One of the biggest myths about investing is "diversification." The problem is most people don’t really understand what diversification means. Diversification, in its truest definition, means to spread your assets among different investments. But what most people end up doing, is over-diversifying. Meaning, that people invest in too many assets in one class and neglect having assets spread among other diversified classes themselves.


I always say: concentrate within asset classes but diversify among asset classes.

That means if you are going to invest in real estate, you should have one type of real estate asset, for example, single-family homes. And that way you can become more of an expert in that particular market and understand the nuances of it compared to other assets within the class, such as strip malls, vacant land, industrial, etc.


Likewise, most people invest in the stock market by using exchange-traded funds, or ETFs. When you use ETFs as your investment strategy, you are likely over-diversifying, especially if you have two or three ETFs, or mutual funds which are essentially the same thing, with higher expenses and more active management.


For example, if you have a mutual fund of large-cap stocks, an ETF of the S&P 500 stocks, and two or three different bond funds, you are probably over-diversified in many of those classes.

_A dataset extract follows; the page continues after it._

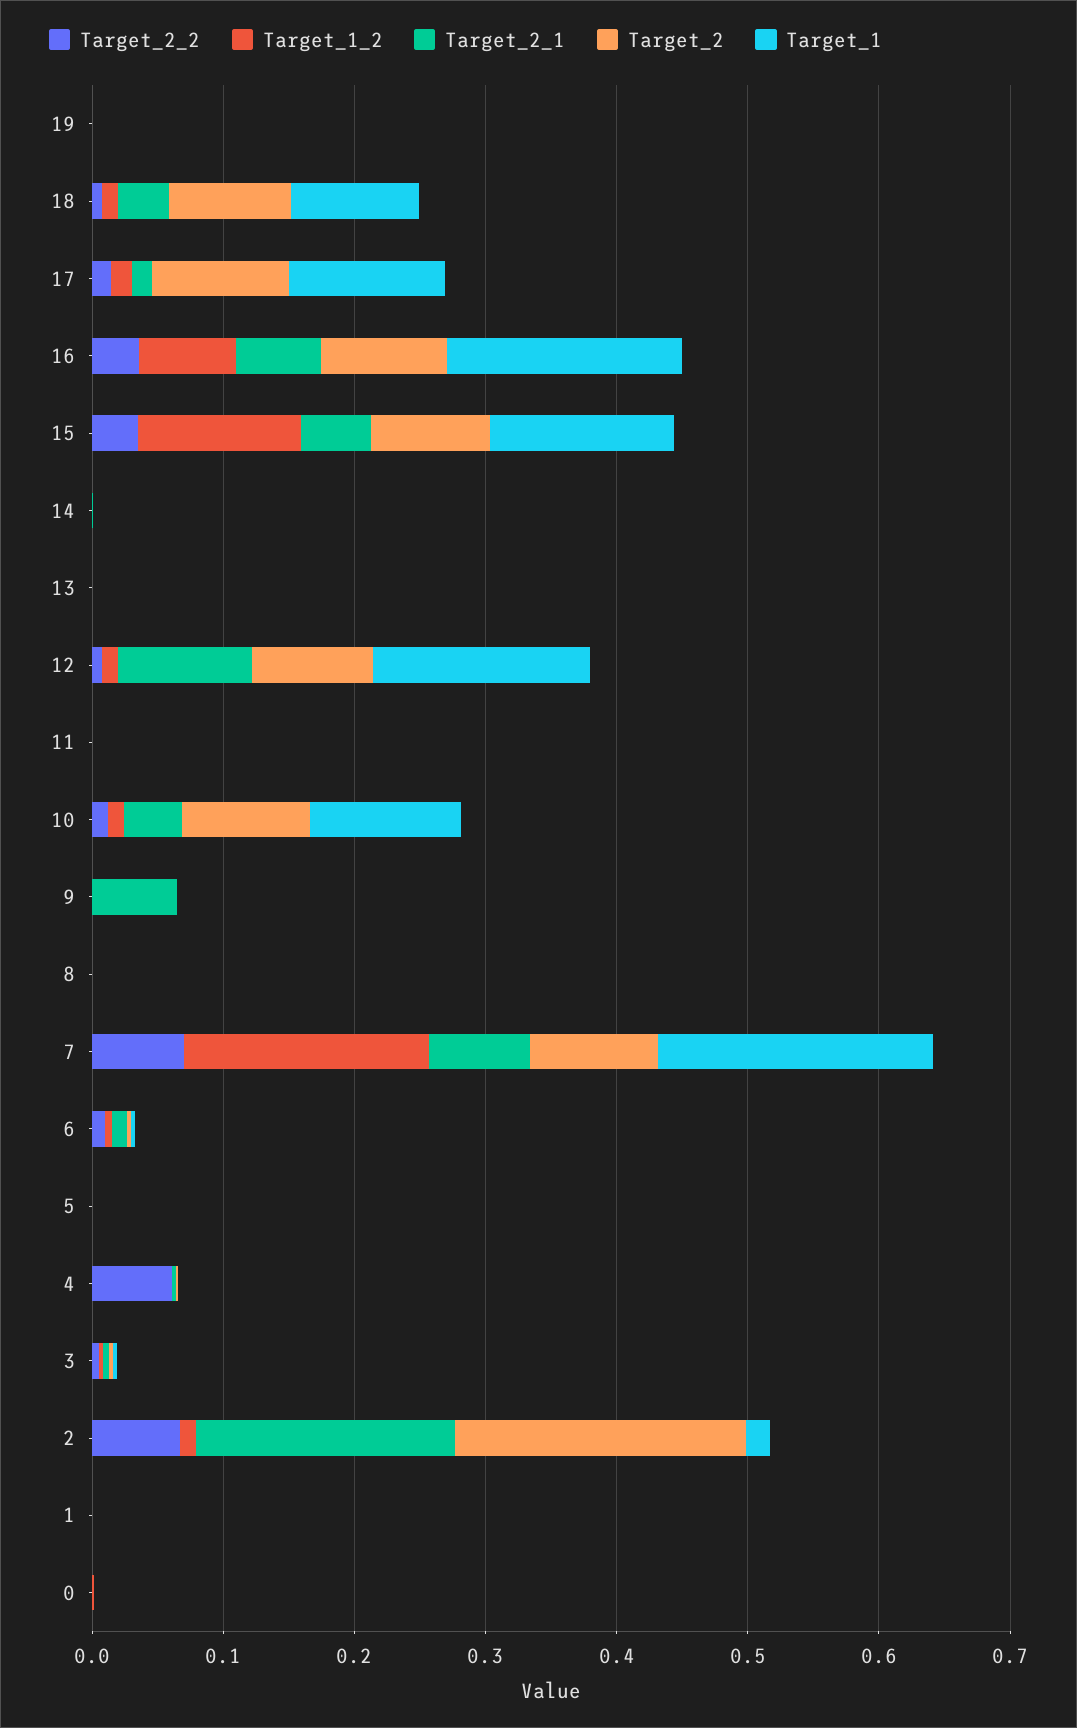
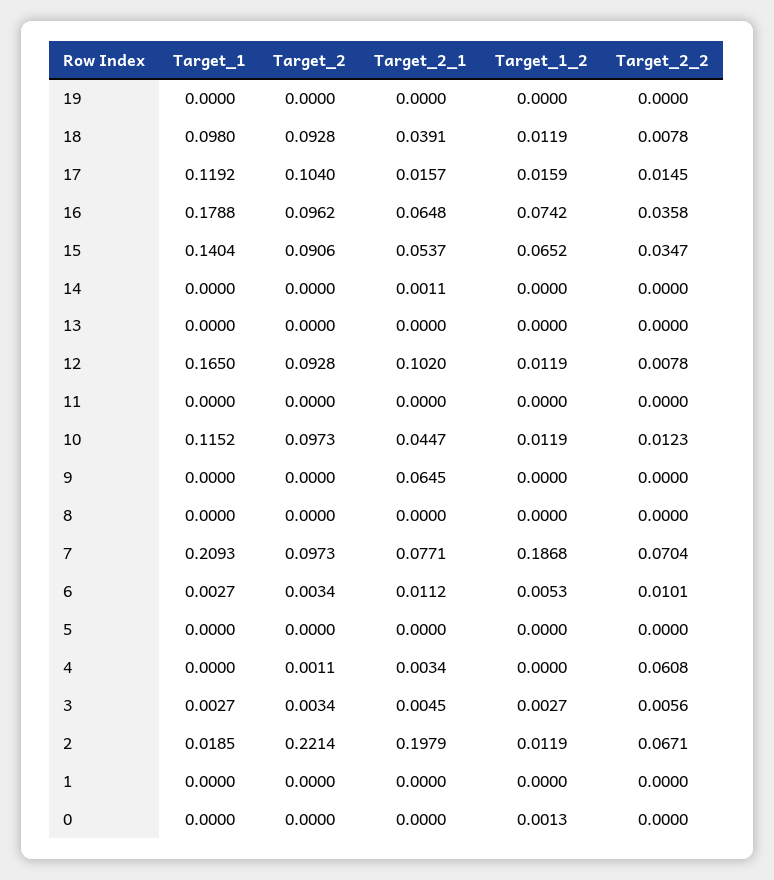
Target_1_2, 15: 0.12 -> 0.0652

One of my mentors, William O’Neill, who I think is the second greatest trader of all time, says that you should only be in a few different stocks maybe one or two if your portfolio is less than $500,000. From $500,000-$1 million you should maybe have three or four stocks and from 1,000,000 to 5,000,000 maybe four or five stocks maximum. Think about that


It actually makes sense because now you have the ability to stay abreast of a few companies, and you don’t have to worry about the day-to-day goings-on of the stock of dozens or hundreds of different companies - or even one ETF that takes all of the companies, the good and the bad, and makes one average or less than average return.


So how should you invest? Well, it’s different for everyone, but if possible, you should be in several different asset classes. Here’s how I like to break those into four different asset classes.


First, hard assets. These are things that you can actually touch like real estate. Preferably cash-flowing real estate. That way during the downturns in real estate you are at least still making an income or have the potential to make an income. Vacant land generally does not have cash flow associated with it, so when Real Estate is down, you are basically sitting on dead money.

Second, you should have soft assets. Things like stocks and bonds. Again, preferably cash-flowing stocks, and bonds. However, within the stock class, you should just have a few investments that you can watch, as we mentioned above. The same with dividend-paying and interest-yielding bonds. Don’t have too many, just make sure that you have quality.


Third, you should have some kind of tech assets. It’s no secret that the economy is powered by technology, and technology seems to be more and more a part of our everyday lives. In fact, if you want to look to the future, you should look to technology to help you stay ahead of inflation, and I invest in the future so, one type of asset in tech assets is Bitcoin. This is not an article about Bitcoin, but it’s certainly something to consider since it’s an inflation hedge, a store of value, and a potential future currency. But there are other tech assets out there that you may invest in as well. The problem with Bitcoin and other stores of value, like gold, silver, platinum, etc. is that they don’t pay a good cash flow. I like assets that cash flow.

Fourth, you should consider investing in yourself. Most of the wealthy people that I know are big believers in always learning, in personal development, and getting better each and every day.


Oh, and if you are in your own business, you should invest more in yourself via that mechanism as well. You should know your business, You know the pitfalls. You know the opportunities and you know the potential. If you invest in yourself through your business, you have another potential source of cash-flowing assets.


So this is really up to you to decide how you should invest. But I don’t believe that anyone should give up their power in their health, their wealth, or their time. They should just take control. Now, what does that mean?

Most people don’t want to take control. They would rather give up control to someone else. That’s fine, as long as you can watch what they’re doing and understand the ins and outs of what’s going on. Don’t let it be too complicated for you because it isn’t.

So, take some time to sit down and plan your future it’s the most important thing in your life and every day that goes by is a day that you miss out on a more positive future day.